Work item =>
From the entries below, copy word for word every line from the line with "Setelah melahirkan biasanya perempuan kerap" to the line with "ательно фаза,синий соответствено-ноль.Хотя", including both of those lines. Leave the pictures out of your answer.

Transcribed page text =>
<<<<
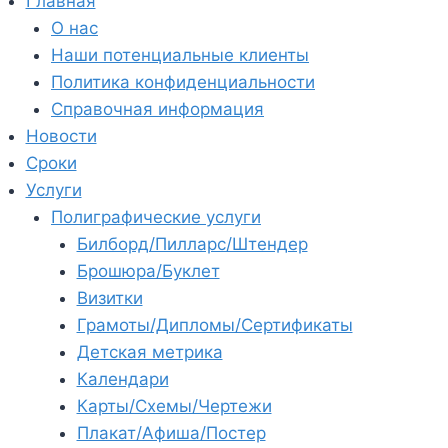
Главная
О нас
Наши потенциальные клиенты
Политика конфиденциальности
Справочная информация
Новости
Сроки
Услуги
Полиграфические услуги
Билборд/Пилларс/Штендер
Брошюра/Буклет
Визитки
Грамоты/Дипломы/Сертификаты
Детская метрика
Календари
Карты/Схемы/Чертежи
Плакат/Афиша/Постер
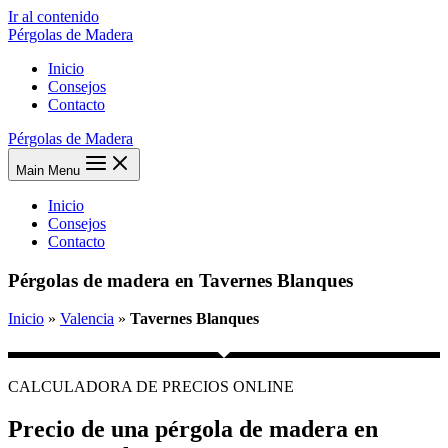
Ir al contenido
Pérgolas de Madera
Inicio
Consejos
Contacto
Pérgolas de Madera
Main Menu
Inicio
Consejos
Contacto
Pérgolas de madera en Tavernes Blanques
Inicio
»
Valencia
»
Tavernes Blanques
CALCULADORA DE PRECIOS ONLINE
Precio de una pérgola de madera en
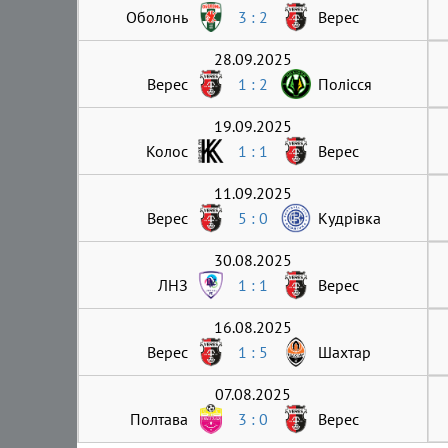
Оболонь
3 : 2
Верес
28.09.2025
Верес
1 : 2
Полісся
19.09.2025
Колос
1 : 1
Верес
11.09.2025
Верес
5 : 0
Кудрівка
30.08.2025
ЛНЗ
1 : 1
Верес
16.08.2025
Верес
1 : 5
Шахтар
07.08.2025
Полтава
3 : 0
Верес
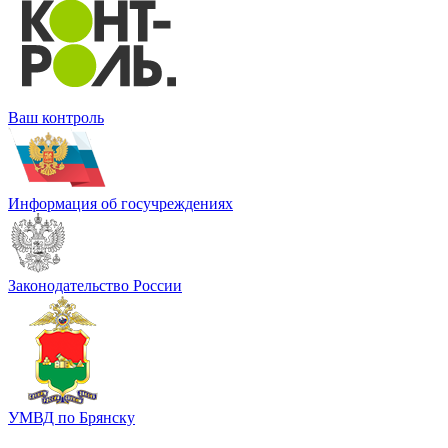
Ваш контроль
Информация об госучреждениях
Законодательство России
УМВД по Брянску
>>>>
<<<<
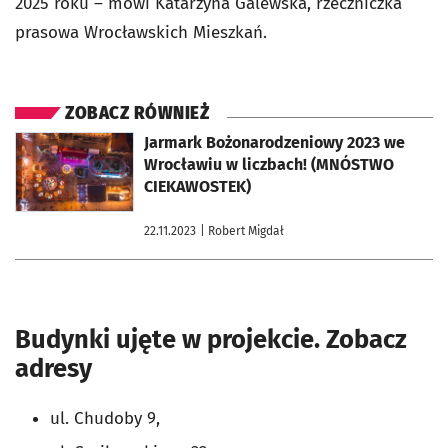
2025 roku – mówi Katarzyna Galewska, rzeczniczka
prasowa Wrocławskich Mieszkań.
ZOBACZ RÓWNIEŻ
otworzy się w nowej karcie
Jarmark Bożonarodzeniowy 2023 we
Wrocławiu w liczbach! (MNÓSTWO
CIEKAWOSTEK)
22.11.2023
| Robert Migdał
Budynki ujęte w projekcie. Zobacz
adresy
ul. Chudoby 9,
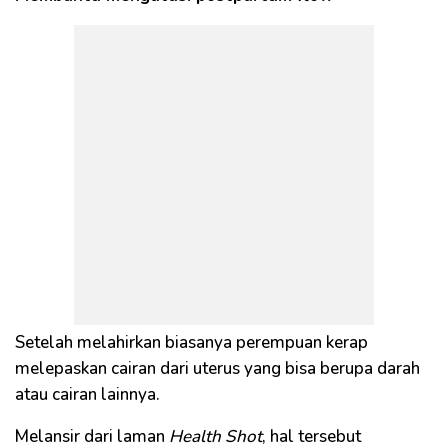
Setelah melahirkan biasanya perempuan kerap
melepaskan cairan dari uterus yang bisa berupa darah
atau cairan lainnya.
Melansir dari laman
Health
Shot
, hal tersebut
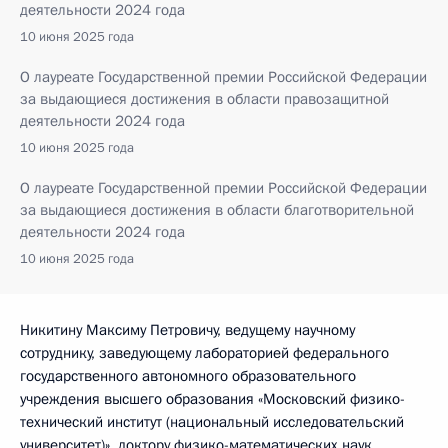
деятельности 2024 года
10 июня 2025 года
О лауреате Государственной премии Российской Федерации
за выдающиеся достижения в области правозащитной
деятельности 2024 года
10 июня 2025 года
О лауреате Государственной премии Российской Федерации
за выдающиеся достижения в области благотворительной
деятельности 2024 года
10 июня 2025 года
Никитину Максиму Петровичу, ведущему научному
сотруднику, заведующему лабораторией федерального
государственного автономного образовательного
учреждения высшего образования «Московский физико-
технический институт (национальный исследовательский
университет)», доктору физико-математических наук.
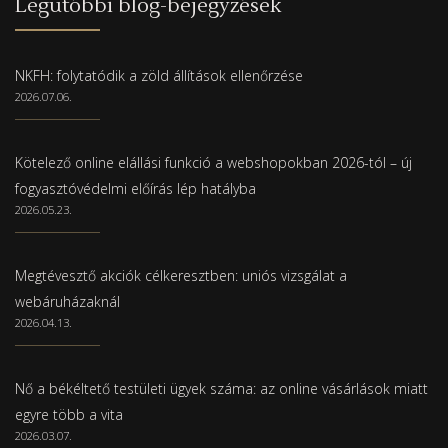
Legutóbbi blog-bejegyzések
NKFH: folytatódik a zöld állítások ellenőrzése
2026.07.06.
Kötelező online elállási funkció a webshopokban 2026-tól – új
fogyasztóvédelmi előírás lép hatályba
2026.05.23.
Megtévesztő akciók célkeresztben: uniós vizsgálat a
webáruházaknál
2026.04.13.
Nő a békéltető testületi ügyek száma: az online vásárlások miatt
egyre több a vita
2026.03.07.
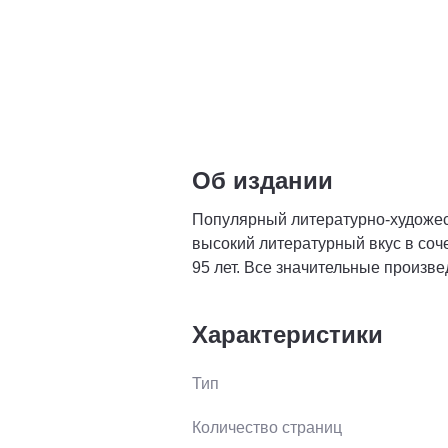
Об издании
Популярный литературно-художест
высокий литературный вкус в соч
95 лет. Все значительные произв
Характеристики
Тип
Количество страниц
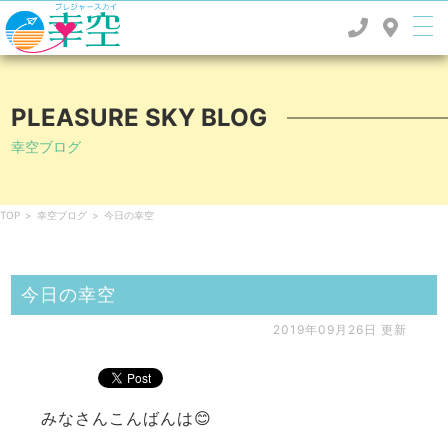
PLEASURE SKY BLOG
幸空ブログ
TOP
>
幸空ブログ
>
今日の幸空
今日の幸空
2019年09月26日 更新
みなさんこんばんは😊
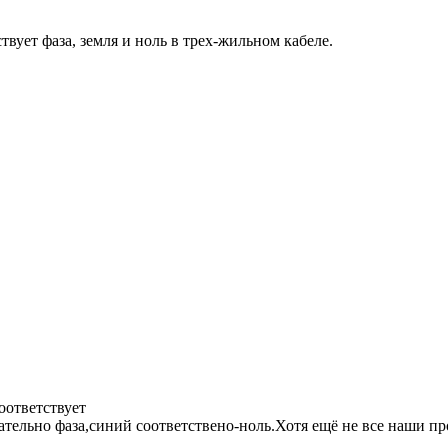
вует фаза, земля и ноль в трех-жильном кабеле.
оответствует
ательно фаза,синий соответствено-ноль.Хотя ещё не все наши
>>>>
Result below =>
Setelah melahirkan biasanya perempuan kerap
melepaskan cairan dari uterus yang bisa berupa darah
atau cairan lainnya.
Melansir dari laman
Health
Shot
, hal tersebut
деятельности 2024 года
10 июня 2025 года
О лауреате Государственной премии Российской Федерации
за выдающиеся достижения в области правозащитной
деятельности 2024 года
10 июня 2025 года
О лауреате Государственной премии Российской Федерации
за выдающиеся достижения в области благотворительной
деятельности 2024 года
10 июня 2025 года
Никитину Максиму Петровичу, ведущему научному
сотруднику, заведующему лабораторией федерального
государственного автономного образовательного
учреждения высшего образования «Московский физико-
технический институт (национальный исследовательский
университет)», доктору физико-математических наук.
Legutóbbi blog-bejegyzések
NKFH: folytatódik a zöld állítások ellenőrzése
2026.07.06.
Kötelező online elállási funkció a webshopokban 2026-tól – új
fogyasztóvédelmi előírás lép hatályba
2026.05.23.
Megtévesztő akciók célkeresztben: uniós vizsgálat a
webáruházaknál
2026.04.13.
Nő a békéltető testületi ügyek száma: az online vásárlások miatt
egyre több a vita
2026.03.07.
Об издании
Популярный литературно-художест
высокий литературный вкус в соч
95 лет. Все значительные произв
Характеристики
Тип
Количество страниц
PLEASURE SKY BLOG
幸空ブログ
TOP
>
幸空ブログ
>
今日の幸空
今日の幸空
2019年09月26日 更新
みなさんこんばんは😊
вует фаза, земля и ноль в трех-жильном кабеле.
оответствует
ательно фаза,синий соответствено-ноль.Хотя ещё не все наши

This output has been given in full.